Gubernur Jateng Ganjar Pranowo dalam acara yang sama menyebutkan, sepanjang tiga tahun terakhir, laju inflasi di Jateng berhasil ditekan pada kisaran angka tiga. Angka inflasi pada tahun 2015 tercatat 3,35, tahun 2016 tercatat 3,02 dan tahun 2017 hingga Oktober 2017 tercatat 3,07 (yoy). Bahkan pada tahun 2017 ini, ada kecenderungan inflasi Jateng di bawah angka inflasi nasional.
Menurut Ganjar, keberhasilan menekan angka inflasi pada tingkat yang rendah, secara tidak langsung memberi dampak pada upaya menekan tingkat kemiskinan. Bila pada tahun 2014, tingkat kemiskinan di Jateng mencapai 14,46 persen, maka pada tahun 2017 bisa ditekan menjadi 13,01 persen atau sebanyak 4.450.720 jiwa.
Ganjar menyebutkan, untuk mengendalikan laju inflasi di tingkat yang rendah, TPID menerapkan lima strategi yang disebut sebagai Pandawa Lima. Yakni, menjamin ketersediaan pasokan barang, pembentukan harga yang terjangkau, pendistribusian barang yang aman dan lancar, perluasan akses informasi, dan penerapan protokol manajemen lonjakan harga.

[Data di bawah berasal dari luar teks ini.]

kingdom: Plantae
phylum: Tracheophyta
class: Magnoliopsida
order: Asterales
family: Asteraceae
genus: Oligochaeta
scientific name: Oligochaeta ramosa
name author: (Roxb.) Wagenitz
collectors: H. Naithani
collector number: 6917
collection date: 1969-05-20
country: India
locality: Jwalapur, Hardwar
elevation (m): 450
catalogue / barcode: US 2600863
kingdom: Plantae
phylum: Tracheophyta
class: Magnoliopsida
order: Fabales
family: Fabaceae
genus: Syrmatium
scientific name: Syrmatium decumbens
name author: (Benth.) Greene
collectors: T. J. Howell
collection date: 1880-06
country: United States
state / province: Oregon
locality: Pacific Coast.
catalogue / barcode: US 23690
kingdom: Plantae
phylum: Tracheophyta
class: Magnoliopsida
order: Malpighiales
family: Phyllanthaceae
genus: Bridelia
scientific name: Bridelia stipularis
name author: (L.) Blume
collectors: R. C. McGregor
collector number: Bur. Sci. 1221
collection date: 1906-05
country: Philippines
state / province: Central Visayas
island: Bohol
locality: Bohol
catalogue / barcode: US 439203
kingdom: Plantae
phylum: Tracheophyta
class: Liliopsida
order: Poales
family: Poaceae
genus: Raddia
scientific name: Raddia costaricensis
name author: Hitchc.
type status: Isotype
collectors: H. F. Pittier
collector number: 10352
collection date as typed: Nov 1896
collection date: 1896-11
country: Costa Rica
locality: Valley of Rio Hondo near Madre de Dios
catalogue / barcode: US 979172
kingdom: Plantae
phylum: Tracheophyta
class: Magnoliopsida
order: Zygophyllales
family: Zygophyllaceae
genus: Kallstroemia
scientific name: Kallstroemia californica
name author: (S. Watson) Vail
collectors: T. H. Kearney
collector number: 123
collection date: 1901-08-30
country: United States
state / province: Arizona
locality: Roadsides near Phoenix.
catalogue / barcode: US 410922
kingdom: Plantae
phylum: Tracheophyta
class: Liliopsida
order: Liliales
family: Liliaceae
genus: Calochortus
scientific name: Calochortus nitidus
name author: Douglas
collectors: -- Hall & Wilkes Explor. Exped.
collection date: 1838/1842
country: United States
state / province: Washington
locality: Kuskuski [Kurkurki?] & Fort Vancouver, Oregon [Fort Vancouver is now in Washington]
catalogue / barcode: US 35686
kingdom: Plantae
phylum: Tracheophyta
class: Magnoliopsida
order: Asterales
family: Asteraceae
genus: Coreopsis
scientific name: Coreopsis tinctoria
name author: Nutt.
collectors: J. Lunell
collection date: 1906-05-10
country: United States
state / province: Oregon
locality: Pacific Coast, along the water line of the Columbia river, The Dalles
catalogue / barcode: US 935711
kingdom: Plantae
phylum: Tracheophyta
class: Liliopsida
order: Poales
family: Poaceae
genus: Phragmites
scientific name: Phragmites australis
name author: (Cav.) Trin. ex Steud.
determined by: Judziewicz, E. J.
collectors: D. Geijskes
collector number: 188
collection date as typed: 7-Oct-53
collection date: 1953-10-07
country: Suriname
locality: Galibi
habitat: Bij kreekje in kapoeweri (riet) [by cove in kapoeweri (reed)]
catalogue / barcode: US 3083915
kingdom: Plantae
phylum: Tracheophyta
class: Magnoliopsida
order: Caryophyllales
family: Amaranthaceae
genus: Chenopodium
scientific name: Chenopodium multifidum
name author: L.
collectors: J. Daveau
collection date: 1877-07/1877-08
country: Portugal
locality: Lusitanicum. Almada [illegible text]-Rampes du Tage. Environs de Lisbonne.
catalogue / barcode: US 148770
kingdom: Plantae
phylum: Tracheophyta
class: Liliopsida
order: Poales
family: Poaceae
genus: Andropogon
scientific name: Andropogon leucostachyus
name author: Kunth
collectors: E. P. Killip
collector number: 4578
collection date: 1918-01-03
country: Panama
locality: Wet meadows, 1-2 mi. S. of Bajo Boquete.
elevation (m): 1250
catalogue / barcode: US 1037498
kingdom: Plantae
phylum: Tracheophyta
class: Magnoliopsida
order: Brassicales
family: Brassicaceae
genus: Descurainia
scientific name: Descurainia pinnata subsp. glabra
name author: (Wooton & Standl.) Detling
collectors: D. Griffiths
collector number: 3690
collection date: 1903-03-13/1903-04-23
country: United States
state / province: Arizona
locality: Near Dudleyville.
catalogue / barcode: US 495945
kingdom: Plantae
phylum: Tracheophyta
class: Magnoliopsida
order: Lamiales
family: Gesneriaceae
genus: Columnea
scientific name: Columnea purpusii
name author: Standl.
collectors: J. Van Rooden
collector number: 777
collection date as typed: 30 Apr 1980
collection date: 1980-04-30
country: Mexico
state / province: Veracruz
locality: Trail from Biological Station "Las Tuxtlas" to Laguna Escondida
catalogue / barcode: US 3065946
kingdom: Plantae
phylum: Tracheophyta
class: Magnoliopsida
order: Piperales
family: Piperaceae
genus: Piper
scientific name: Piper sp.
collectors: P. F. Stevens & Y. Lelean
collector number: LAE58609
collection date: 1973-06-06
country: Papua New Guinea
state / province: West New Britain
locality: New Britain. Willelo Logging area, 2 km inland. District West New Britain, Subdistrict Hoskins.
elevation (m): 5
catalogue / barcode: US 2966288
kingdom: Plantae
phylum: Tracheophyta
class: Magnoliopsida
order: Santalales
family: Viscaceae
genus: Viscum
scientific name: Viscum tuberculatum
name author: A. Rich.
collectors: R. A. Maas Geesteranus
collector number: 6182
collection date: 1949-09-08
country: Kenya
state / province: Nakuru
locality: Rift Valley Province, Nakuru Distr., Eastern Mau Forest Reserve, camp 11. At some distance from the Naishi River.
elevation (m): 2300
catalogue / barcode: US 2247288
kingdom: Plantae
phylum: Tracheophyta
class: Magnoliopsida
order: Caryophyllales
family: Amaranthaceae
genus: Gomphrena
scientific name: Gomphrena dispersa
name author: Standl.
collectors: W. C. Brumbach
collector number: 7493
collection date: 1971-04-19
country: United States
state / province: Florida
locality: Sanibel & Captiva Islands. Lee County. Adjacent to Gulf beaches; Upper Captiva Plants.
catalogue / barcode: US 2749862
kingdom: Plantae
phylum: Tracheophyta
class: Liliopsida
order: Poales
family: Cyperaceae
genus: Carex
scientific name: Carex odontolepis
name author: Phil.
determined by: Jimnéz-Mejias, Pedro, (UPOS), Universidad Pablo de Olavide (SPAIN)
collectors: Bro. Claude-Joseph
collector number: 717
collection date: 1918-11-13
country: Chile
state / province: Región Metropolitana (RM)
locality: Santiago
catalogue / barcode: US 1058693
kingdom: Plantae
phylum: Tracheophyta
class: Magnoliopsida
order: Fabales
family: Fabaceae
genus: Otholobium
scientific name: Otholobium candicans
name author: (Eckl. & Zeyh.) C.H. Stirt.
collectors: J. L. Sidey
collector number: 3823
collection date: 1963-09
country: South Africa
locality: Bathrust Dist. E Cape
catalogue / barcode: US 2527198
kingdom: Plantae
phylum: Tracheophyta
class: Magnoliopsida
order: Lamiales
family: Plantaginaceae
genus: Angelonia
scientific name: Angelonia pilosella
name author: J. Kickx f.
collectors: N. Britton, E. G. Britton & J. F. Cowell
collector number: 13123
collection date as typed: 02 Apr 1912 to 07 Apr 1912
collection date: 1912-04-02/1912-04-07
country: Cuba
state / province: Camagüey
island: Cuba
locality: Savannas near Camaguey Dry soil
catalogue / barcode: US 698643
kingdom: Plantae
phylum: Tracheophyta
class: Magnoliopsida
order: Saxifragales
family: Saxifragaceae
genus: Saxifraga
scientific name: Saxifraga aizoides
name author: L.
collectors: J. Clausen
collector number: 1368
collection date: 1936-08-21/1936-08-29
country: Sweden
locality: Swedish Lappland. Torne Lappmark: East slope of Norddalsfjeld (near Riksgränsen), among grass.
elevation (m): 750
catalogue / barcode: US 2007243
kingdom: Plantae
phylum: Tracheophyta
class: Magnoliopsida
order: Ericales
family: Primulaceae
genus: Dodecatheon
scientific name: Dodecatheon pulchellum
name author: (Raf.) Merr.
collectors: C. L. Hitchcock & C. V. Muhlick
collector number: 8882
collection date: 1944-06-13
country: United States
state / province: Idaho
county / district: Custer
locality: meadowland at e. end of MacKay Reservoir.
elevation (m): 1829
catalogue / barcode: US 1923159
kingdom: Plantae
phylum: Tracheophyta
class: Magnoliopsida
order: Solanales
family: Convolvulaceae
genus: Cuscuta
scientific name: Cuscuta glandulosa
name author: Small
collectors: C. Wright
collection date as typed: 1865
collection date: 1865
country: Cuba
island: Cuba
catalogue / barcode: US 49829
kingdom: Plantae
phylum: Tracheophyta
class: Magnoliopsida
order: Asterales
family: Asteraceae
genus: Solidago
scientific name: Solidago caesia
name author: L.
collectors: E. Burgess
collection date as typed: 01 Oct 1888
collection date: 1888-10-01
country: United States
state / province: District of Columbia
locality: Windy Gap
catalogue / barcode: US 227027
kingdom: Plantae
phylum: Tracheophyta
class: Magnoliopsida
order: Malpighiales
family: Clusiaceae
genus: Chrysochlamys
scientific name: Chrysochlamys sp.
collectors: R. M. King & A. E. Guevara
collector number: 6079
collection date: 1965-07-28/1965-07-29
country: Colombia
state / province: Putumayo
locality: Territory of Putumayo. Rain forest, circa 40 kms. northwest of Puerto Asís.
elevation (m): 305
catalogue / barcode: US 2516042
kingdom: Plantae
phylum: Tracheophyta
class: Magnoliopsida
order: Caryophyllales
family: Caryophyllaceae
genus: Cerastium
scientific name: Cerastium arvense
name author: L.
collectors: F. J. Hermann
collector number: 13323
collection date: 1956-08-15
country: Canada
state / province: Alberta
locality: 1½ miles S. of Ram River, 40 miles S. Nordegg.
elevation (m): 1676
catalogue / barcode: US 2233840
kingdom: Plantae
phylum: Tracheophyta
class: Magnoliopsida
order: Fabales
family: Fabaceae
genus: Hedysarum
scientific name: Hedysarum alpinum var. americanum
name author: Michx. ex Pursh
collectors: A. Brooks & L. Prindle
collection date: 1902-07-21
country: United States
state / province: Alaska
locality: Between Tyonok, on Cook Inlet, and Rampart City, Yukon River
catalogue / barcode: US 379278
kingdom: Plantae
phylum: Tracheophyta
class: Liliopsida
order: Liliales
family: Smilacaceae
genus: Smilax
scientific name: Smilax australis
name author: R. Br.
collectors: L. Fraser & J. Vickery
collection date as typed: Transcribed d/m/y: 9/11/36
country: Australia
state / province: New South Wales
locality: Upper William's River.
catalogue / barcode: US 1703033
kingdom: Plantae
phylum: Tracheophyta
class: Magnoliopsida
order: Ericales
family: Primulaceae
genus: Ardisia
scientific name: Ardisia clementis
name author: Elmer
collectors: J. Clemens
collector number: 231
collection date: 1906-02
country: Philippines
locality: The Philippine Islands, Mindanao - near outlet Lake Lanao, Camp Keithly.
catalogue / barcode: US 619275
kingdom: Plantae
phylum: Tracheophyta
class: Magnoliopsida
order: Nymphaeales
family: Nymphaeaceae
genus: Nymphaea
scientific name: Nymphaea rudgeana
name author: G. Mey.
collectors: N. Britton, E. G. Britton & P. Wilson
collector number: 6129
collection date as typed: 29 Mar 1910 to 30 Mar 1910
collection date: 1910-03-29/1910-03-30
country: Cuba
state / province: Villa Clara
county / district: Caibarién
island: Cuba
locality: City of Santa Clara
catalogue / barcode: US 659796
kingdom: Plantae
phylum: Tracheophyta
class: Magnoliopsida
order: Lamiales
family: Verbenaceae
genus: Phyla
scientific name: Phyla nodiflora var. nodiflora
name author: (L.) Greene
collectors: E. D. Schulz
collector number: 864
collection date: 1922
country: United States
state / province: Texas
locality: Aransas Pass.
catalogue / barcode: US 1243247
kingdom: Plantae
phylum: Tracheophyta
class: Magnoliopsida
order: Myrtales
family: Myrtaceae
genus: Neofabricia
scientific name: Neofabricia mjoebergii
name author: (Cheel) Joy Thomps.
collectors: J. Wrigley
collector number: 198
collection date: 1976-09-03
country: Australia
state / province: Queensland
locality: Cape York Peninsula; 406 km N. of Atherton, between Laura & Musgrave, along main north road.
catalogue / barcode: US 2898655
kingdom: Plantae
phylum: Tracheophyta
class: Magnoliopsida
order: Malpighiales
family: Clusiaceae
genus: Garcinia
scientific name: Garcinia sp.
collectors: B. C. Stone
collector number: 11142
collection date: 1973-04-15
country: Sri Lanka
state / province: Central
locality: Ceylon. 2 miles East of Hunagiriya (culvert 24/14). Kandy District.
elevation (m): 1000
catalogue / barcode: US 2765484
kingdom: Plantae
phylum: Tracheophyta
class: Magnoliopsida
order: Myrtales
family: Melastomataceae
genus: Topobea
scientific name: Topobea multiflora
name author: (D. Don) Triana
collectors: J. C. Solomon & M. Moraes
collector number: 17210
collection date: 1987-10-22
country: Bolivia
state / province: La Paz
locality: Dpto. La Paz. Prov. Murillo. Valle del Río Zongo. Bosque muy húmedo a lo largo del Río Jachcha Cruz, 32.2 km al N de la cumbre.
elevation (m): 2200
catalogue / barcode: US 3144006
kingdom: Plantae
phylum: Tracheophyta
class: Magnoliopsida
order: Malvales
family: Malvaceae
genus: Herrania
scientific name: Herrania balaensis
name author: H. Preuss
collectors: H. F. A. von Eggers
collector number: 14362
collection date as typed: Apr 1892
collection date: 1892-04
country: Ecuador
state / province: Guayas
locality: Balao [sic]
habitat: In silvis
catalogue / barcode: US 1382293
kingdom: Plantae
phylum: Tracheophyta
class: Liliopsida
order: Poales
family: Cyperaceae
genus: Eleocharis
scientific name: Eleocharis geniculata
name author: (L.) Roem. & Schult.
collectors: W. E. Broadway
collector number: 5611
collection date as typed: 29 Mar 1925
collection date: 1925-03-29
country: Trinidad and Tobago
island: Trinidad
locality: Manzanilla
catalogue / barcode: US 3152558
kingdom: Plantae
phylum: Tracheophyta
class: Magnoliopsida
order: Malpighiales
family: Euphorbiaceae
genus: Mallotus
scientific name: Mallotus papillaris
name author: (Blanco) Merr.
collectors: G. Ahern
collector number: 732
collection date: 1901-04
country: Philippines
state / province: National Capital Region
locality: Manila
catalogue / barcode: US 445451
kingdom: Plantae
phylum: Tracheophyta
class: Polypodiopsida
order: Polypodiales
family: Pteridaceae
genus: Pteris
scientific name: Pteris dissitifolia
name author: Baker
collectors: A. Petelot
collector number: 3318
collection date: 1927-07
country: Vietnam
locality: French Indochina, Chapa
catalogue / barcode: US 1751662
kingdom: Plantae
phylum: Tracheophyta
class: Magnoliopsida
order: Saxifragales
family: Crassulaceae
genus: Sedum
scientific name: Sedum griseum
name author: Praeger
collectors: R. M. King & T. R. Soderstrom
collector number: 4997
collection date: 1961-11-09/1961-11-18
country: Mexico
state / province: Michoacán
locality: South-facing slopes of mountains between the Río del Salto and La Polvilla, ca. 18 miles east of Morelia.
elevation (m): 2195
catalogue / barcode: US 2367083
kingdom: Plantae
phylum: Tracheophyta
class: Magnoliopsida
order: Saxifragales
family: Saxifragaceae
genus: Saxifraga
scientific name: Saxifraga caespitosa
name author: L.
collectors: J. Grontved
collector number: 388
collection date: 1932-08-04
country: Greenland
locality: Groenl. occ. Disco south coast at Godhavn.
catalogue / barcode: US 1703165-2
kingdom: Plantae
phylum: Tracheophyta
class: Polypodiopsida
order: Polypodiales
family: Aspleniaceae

Dalam hal penerapan protokol manajemen lonjakan harga, TPID Jateng membuat terobosan inovatif dengan membuat aplikasi berbasis android bernama Sihati (Sistem Informasi Harga dan Produksi Komoditi). ''Melalui aplikasi ini, masyarakat luas bisa memantau perkembangan-perkembangan harga komoditi strategis yang ada di Jawa Tengah,'' jelasnya.
Bahkan bagi anggota TPID, bisa memantau lonjakan harga komiditi sekaligus melakukan konsultasi virtual untuk kemudian diambil kebijakan bila terjadi lonjakan-lonjakan harga komoditi yang tidak wajar.
''Data mengenai harga-harga komoditi yang tarcantum dalam aplikasi ini, bisa menjadi //early warning// (peringatan dini) terhadap kemungkinan mengenai lonjakan perkembangan harga komoditi sehingga upaya meredam lonjakan bisa segera dilakukan,'' katanya.
Dengan penggunaan teknologi inovatif tersebut, Ganjar menyebutkan, TPID Jawa Tengah berhasil mendapatkan penghargaan TPID Inovatif 2016 dari Presiden Joko Widodo. Bahkan dalam pertemuan dengan kepala daerah dari daerah lain, ada beberapa kepada daerah yang juga tertarik memanfaatkan aplikasi ini.
''Untuk itu, saya mempersilakan mereka untuk memanfaatkan aplikasi Sihati. Hanya tinggal diubah harganya, karena saya kira untuk jenis komoditinya akan sama saja di semua daerah,'' jelasnya.
Mengingat pentingnya peran pemerintah daerah dalam pengendalian inflasi, Direktur Grup Kebijakan Moneter, DKEM, Bank Indonesia, Yoga Affandi menyebutkan, ke depan, Bank Indonesia akan terus memperkuat koordinasi kebijakan bersama pemerintah daerah dan juga pemerintah pusat. Terutama dalam menjaga tingkat inflasi tahun 2018 agar tetap terjaga di kisaran angka 3,5.